Train-test split for spam:

X_train3: 400
X_test3: 101
y_train3: 400
y_test3: 101

Solution

  • Problem

    The warn tells you that the model did not predict any positive label, so makes no sense to compute accuracy or recall.

    Root cause

    1. Your data is imbalanced

    The majority of available data comes from one class and there is only a few examples of the other classes, so, the model cannot learn properly the distribution of the minority classes.

    The best scenario is when you have equal number of examples from all classes, or at least close to equal (1/2, 1/2), (1/3, 1/3, 1/3), etc... In your case is approx: (2000/2600, 200/2600, 400/2600) = (0.77, 0.08, 0.15). So it is clearly unbalanced. you can mitigate this by weighting samples during training.

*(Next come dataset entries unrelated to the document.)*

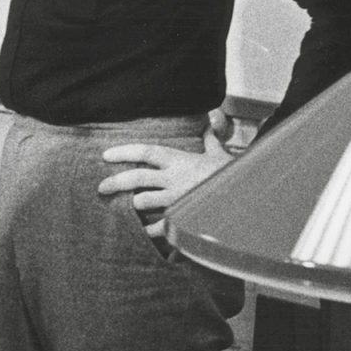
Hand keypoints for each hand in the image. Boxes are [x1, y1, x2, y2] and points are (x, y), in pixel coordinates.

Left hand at [98, 129, 230, 234]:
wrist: (250, 198)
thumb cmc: (233, 176)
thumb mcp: (220, 154)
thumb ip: (210, 139)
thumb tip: (211, 119)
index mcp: (180, 160)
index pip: (146, 151)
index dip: (124, 152)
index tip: (105, 155)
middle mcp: (174, 179)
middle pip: (136, 178)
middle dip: (115, 182)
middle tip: (100, 188)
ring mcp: (176, 199)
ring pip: (143, 201)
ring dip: (132, 205)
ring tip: (124, 207)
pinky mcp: (181, 218)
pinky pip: (157, 227)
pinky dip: (148, 230)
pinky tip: (142, 232)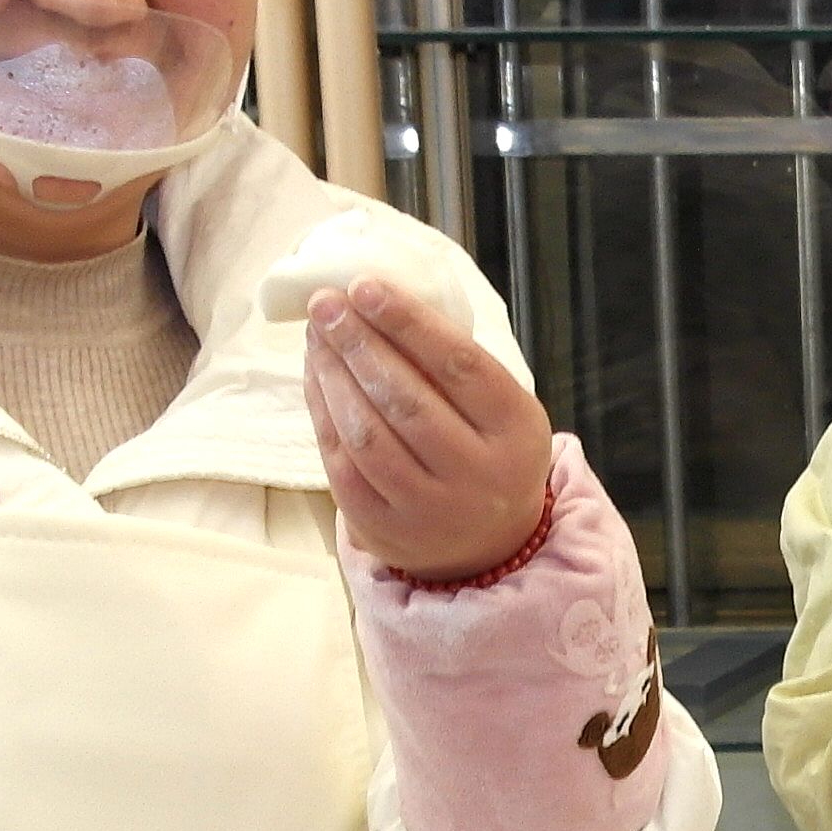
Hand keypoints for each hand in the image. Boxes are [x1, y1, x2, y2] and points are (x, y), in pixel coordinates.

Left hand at [310, 275, 556, 580]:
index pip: (459, 366)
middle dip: (358, 343)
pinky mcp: (385, 530)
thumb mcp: (499, 408)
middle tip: (325, 303)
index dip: (408, 322)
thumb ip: (453, 364)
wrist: (488, 544)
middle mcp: (478, 475)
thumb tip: (377, 298)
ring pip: (368, 435)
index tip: (364, 286)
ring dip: (333, 376)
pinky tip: (316, 377)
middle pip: (407, 400)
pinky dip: (323, 414)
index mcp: (515, 431)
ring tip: (317, 335)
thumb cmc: (487, 450)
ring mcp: (430, 509)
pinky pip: (342, 466)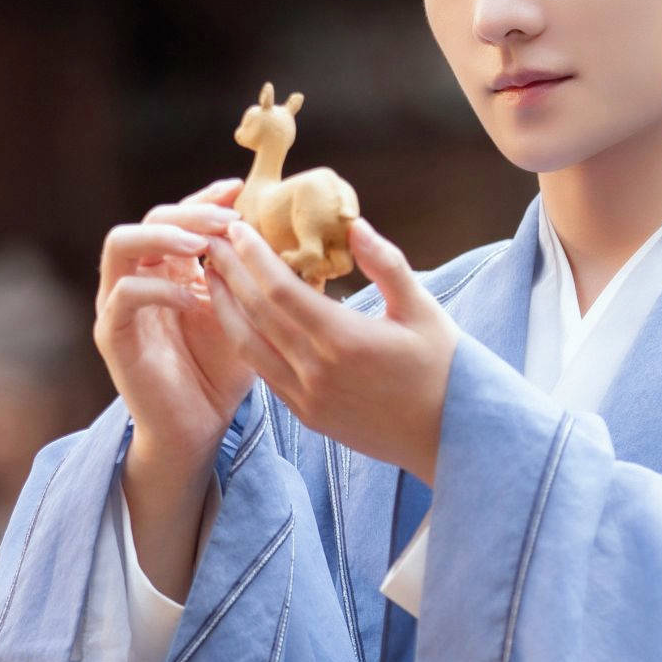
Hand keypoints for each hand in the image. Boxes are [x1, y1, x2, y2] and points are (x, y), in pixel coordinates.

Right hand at [93, 178, 255, 469]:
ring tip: (200, 245)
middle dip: (190, 212)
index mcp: (170, 268)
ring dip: (162, 236)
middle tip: (226, 220)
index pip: (180, 214)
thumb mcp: (250, 315)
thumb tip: (301, 239)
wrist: (199, 429)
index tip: (242, 190)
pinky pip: (123, 294)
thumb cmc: (225, 372)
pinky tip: (194, 297)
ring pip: (120, 243)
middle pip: (150, 218)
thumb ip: (260, 278)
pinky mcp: (112, 335)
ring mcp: (120, 304)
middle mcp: (140, 277)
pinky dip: (158, 289)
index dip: (207, 197)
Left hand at [204, 217, 458, 483]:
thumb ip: (387, 263)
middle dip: (230, 274)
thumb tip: (354, 224)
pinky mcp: (307, 416)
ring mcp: (307, 398)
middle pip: (256, 314)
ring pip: (249, 347)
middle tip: (212, 241)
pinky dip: (245, 341)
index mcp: (344, 340)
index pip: (280, 290)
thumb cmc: (443, 368)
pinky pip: (264, 373)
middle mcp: (317, 371)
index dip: (252, 257)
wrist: (450, 438)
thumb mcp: (422, 309)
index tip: (237, 228)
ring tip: (211, 276)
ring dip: (226, 308)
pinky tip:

    2. Choose an appropriate model and set samples weights

    You are trying to fit Naive Bayes or Bernoulli models with strong underlying distribution assumptions (normality, bernoulli distribution, etc).

    I recommend you to go with non parametric models such as Trees, they do not assume any distribution on data and are robust to overfitting so you do not have to care about statistical stuff, for now. Tree methods usually outperform other models when non prior knowledge is available about underlying statistical distributions, as in your case.

    Solution

    I provide you an example with Trees and balancing classes.

    Following your functions structure, try this:

    from sklearn.ensemble import RandomForestClassifier
    
    def random_forest_classifier(x_train, y_train, x_test, y_test):
        clf = RandomForestClassifier(class_weight='balanced')
        clf.fit(x_train, y_train)
        predictions = clf.predict(x_test)
        accuracy = accuracy_score(y_test, predictions)
        precision = precision_score(y_test, predictions, pos_label='spam')
        recall = recall_score(y_test, predictions, pos_label='spam')
        confusion_mat = confusion_matrix(y_test, predictions, labels=['easy_ham', 'spam'])
        return predictions, accuracy, precision, recall, confusion_mat
    
    predictions_e, accuracy_e, precision_e, recall_e, confusion_mat_e = random_forest_classifier(X_train1, y_train1, X_test1, y_test1)
    

    the balanced parameters tells that samples must be weighted by the number of samples in the training data. It should mitigate unbalancing effects.